Did You Hear Something?

The built-in VGA digital camera is a bit of a joke, thanks to its positioning on one side of the device that makes it difficult to align snapshots through the display screen. For its price, you'd expect at least a 1 megapixel camera.

The biggest problem was that in cell-phone-challenged San Francisco, many calls never go through. The first hint I received of some phone calls was when a tiny chime sounded to signal they had gone through to voicemail.

Some might say the carrier—in this case, Cingular Wireless—is to blame, but many other phones I've tried have had no problem at all. And even other Samsung-made phones I've tested have had radios powerful enough to grab calls as they come in.
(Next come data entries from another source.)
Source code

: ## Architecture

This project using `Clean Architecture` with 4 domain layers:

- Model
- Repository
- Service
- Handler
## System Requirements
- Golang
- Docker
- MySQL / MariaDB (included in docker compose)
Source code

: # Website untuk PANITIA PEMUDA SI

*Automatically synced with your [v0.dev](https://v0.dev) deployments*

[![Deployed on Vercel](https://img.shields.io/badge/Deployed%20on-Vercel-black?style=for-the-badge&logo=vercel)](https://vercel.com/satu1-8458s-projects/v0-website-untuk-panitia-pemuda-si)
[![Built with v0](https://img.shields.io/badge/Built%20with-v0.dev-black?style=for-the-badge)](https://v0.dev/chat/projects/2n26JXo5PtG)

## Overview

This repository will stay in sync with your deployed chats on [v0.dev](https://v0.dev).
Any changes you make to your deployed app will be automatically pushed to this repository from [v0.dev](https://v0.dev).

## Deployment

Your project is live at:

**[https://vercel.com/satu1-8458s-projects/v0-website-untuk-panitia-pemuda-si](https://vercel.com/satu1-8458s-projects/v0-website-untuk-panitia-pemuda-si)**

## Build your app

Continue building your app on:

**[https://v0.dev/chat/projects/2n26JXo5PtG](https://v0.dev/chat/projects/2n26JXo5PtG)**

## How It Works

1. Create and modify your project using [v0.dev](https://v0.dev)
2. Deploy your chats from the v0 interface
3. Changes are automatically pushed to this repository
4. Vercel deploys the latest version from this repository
That's not to say call quality wasn't excellent. Out of the city, and when calls did connect in the city, there was none of the tin-can/tunnel sound that sometime plagues cell phones, and callers reported the same.

So what's the verdict? Some might argue this phone is better than having a puppy, for all the attention you will get owning one. And despite its quirks, when it does work, it delivers decent performance. But with its high sticker price, you'll want to remember you're buying it more for its form than its function.

Edwards is a correspondent in BusinessWeek's Silicon Valley bureau.